Frank Tatum Williamss mother, Mary Frankie Tatum, was born on November 5, 1870, in Brookhaven, Mississippi. Her mother was Mary Frances Tynes, and her father was John Franklin Tatum, who farmed between Byram and Terry, Mississippi. Mary Frankie Tatum attended Blue Mountain College, Blue Mountain, Mississippi, in 1885, but she graduated from the Central Female Institute (later Mississippi College, Clinton, Mississippi) in 1889. The family moved to Clinton during this time. Mary Frankie Tatum traveled to the 1893 Worlds Fair in Chicago, and while there, received news from her father that her brother, Paul, had been seriously wounded in an accidental shooting. Evidently, Paul survived the accident; the 1900 census records show Paul living at home. Unexpectedly, John Franklin Tatum died a few days after his sons accident. His wife, Mary Frances Tatum, then managed a boarding house for Mississippi College students. On May 10, 1899, his daughter Mary Frankie married James Pendleton Williams, a widower. Mary Frances Tynes Tatum died in Jackson on March 10, 1922.
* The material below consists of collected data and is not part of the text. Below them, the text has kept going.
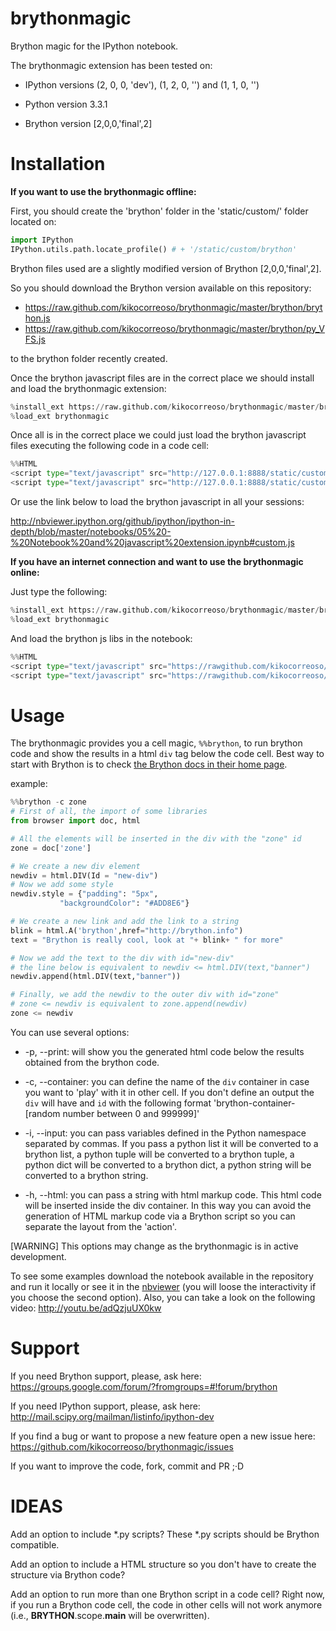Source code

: brythonmagic
============

Brython magic for the IPython notebook.

The brythonmagic extension has been tested on:

* IPython versions (2, 0, 0, 'dev'), (1, 2, 0, '') and (1, 1, 0, '')

* Python version 3.3.1

* Brython version [2,0,0,'final',2]

Installation
============

**If you want to use the brythonmagic offline:**

First, you should create the 'brython' folder in the 'static/custom/' folder located on:
```python
import IPython
IPython.utils.path.locate_profile() # + '/static/custom/brython'
```
Brython files used are a slightly modified version of Brython [2,0,0,'final',2].

So you should download the Brython version available on this repository:

* https://raw.github.com/kikocorreoso/brythonmagic/master/brython/brython.js
* https://raw.github.com/kikocorreoso/brythonmagic/master/brython/py_VFS.js

to the brython folder recently created.

Once the brython javascript files are in the correct place we should install and load the brythonmagic extension:
```python
%install_ext https://raw.github.com/kikocorreoso/brythonmagic/master/brythonmagic.py
%load_ext brythonmagic
```    
Once all is in the correct place we could just load the brython javascript files executing the following code in a code cell:
```python
%%HTML
<script type="text/javascript" src="http://127.0.0.1:8888/static/custom/brython/brython.js"></script>
<script type="text/javascript" src="http://127.0.0.1:8888/static/custom/brython/py_VFS.js"></script>
```    
    

Or use the link below to load the brython javascript in all your sessions:

http://nbviewer.ipython.org/github/ipython/ipython-in-depth/blob/master/notebooks/05%20-%20Notebook%20and%20javascript%20extension.ipynb#custom.js

**If you have an internet connection and want to use the brythonmagic online:**

Just type the following:
```python
%install_ext https://raw.github.com/kikocorreoso/brythonmagic/master/brythonmagic.py
%load_ext brythonmagic
```
And load the brython js libs in the notebook:
```python
%%HTML
<script type="text/javascript" src="https://rawgithub.com/kikocorreoso/brythonmagic/master/brython/brython.js"></script>
<script type="text/javascript" src="https://rawgithub.com/kikocorreoso/brythonmagic/master/brython/py_VFS.js"></script>
```

Usage
=====

The brythonmagic provides you a cell magic, `%%brython`, to run brython code and show the results in a html `div` tag below the code cell. Best way to start with Brython is to check [the Brython docs in their home page](http://brython.info/doc/en/index.html).

example:
```python
%%brython -c zone
# First of all, the import of some libraries
from browser import doc, html

# All the elements will be inserted in the div with the "zone" id
zone = doc['zone']

# We create a new div element
newdiv = html.DIV(Id = "new-div")
# Now we add some style
newdiv.style = {"padding": "5px", 
           "backgroundColor": "#ADD8E6"}

# We create a new link and add the link to a string
blink = html.A('brython',href="http://brython.info")
text = "Brython is really cool, look at "+ blink+ " for more"

# Now we add the text to the div with id="new-div"
# the line below is equivalent to newdiv <= html.DIV(text,"banner")
newdiv.append(html.DIV(text,"banner"))

# Finally, we add the newdiv to the outer div with id="zone"
# zone <= newdiv is equivalent to zone.append(newdiv)
zone <= newdiv
```    
You can use several options:

* -p, --print: will show you the generated html code below the results obtained from the brython code.


* -c, --container: you can define the name of the `div` container in case you want to 'play' with it in other cell. If you don't define an output the `div` will have and `id` with the following format 'brython-container-[random number between 0 and 999999]'


* -i, --input: you can pass variables defined in the Python namespace separated by commas. If you pass a python list it will be converted to a brython list, a python tuple will be converted to a brython tuple, a python dict will be converted to a brython dict, a python string will be converted to a brython string.


* -h, --html: you can pass a string with html markup code. This html code will be inserted inside the div container. In this way you can avoid the generation of HTML markup code via a Brython script so you can separate the layout from the 'action'.


[WARNING] This options may change as the brythonmagic is in active development. 

To see some examples download the notebook available in the repository and run it locally or see it in the [nbviewer](http://nbviewer.ipython.org/github/kikocorreoso/brythonmagic/blob/master/Brython%20usage%20in%20the%20IPython%20notebook.ipynb?create=1) (you will loose the interactivity if you choose the second option). Also, you can take a look on the following video: http://youtu.be/adQzjuUX0kw

Support
=======

If you need Brython support, please, ask here: https://groups.google.com/forum/?fromgroups=#!forum/brython

If you need IPython support, please, ask here: http://mail.scipy.org/mailman/listinfo/ipython-dev

If you find a bug or want to propose a new feature open a new issue here: https://github.com/kikocorreoso/brythonmagic/issues

If you want to improve the code, fork, commit and PR ;·D

IDEAS
=====

Add an option to include *.py scripts? These *.py scripts should be Brython compatible.

Add an option to include a HTML structure so you don't have to create the structure via Brython code?

Add an option to run more than one Brython script in a code cell? Right now, if you run a Brython code cell, the code in other cells will not work anymore (i.e., __BRYTHON__.scope.__main__ will be overwritten).
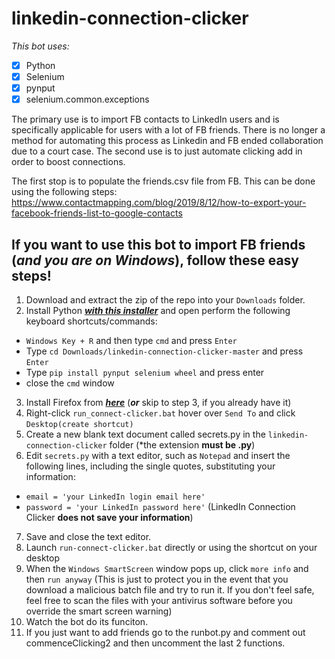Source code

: # linkedin-connection-clicker

_This bot uses:_
- [x] Python
- [x] Selenium
- [x] pynput
- [x] selenium.common.exceptions

The primary use is to import FB contacts to LinkedIn users and is specifically applicable for users with a lot of FB friends. There is no longer a method for automating this process as Linkedin and FB ended collaboration due to a court case.
The second use is to just automate clicking add in order to boost connections.

The first stop is to populate the friends.csv file from FB. This can be done using the following steps: https://www.contactmapping.com/blog/2019/8/12/how-to-export-your-facebook-friends-list-to-google-contacts



## If you want to use this bot to import FB friends (*and you are on Windows*), follow these easy steps!
1. Download and extract the zip of the repo into your ``Downloads`` folder.
2. Install Python [***with this installer***](https://www.python.org/ftp/python/3.8.2/python-3.8.2-amd64.exe) and open perform the following keyboard shortcuts/commands:
- ``Windows Key + R`` and then type ``cmd`` and press ``Enter``
- Type ``cd Downloads/linkedin-connection-clicker-master`` and press ``Enter``
- Type ``pip install pynput selenium wheel`` and press enter
- close the ``cmd`` window
3. Install Firefox from [***here***](https://www.mozilla.org/en-US/firefox/new/) (***or*** skip to step 3, if you already have it)
4. Right-click ``run_connect-clicker.bat`` hover over ``Send To`` and click ``Desktop(create shortcut)``
5. Create a new blank text document called secrets.py in the ``linkedin-connection-clicker`` folder (*the extension **must be .py**)
6. Edit ``secrets.py`` with a text editor, such as ``Notepad`` and insert the following lines, including the single quotes, substituting your information:
- ``email = 'your LinkedIn login email here'``
- ``password = 'your LinkedIn password here'``
(LinkedIn Connection Clicker **does not save your information**)
7. Save and close the text editor.
8. Launch ``run-connect-clicker.bat`` directly or using the shortcut on your desktop
9. When the ``Windows SmartScreen`` window pops up, click ``more info`` and then ``run anyway`` (This is just to protect you in the event that you download a malicious batch file and try to run it. If you don't feel safe, feel free to scan the files with your antivirus software before you override the smart screen warning)
10. Watch the bot do its funciton.
11. If you just want to add friends go to the runbot.py and comment out commenceClicking2 and then uncomment the last 2 functions.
James Pendleton Williams also attended Mississippi College, graduating in 1887. He was born on May 3, 1858, in Kemper County, Mississippi. After graduating from college, Williams attended the Southern Baptist Seminary in Louisville, Kentucky, but he had to leave because of poor health. Despite this setback, he became an ordained Baptist minister and pastored several churches in Mississippi: at Silver Creek for sixteen years, and at Providence, Brooksville, Bethel, Collins, and finally Mendenhall, where he retired. While he was in Mendenhall, he was elected president of the Baptist State Convention of Mississippi. J. P. Williams was awarded an honorary doctorate from Mississippi College, where he was also a member of the board of trustees. He died in Mendenhall on September 16, 1933.

After her husbands death in 1933, Mary Frankie Williams continued to live in Mendenhall for many years and was an active member of the Mendenhall Baptist Church. She eventually moved to Jackson to live with her son, Frank Tatum Williams, and his family. For many years, she was noted as the oldest surviving student of Blue Mountain College. Mary Frankie Tatum Williams died on November 10, 1970, in Jackson; she is buried in Mendenhall.

Scope and Content:

This collection includes letters and papers of Frank Tatum Williams and his mother, Mary Frankie Tatum Williams. Two letters, one being a later copy of the first, are from John Franklin Tatum to his daughter, Mary Frankie Tatum, informing her of a serious injury to a family member. Three pages of medical notes document deaths and symptoms associated with a yellow fever outbreak in Clinton, Mississippi, in October and November of 1897. Mary Frankie Tatum survived the epidemic. There is an undated Y.W.C.A. pamphlet from the Panama-Pacific International Exposition inscribed "Mrs. Daisy McLaurin Stevens" and a calling card from Mississippi Governor Anselm J. McLaurin. The collection also contains two copies of a circa 1939 political campaign broadside of Frank Tatum Williams as state representative for Simpson County. His bid for the office was unsuccessful. Most helpful to genealogists, due to scant county histories, is a five-page family history and genealogy of Mary Frankie Tatum Williams, compiled after her death in 1970.

Series Identification:

  1. Letters. 1893.
  2. Notes. 1897.
  3. Pamphlet. n.d.
  4. Calling Card. n.d.
  5. Broadsides. ca. 1939.
  6. Family History and Genealogy. n.d.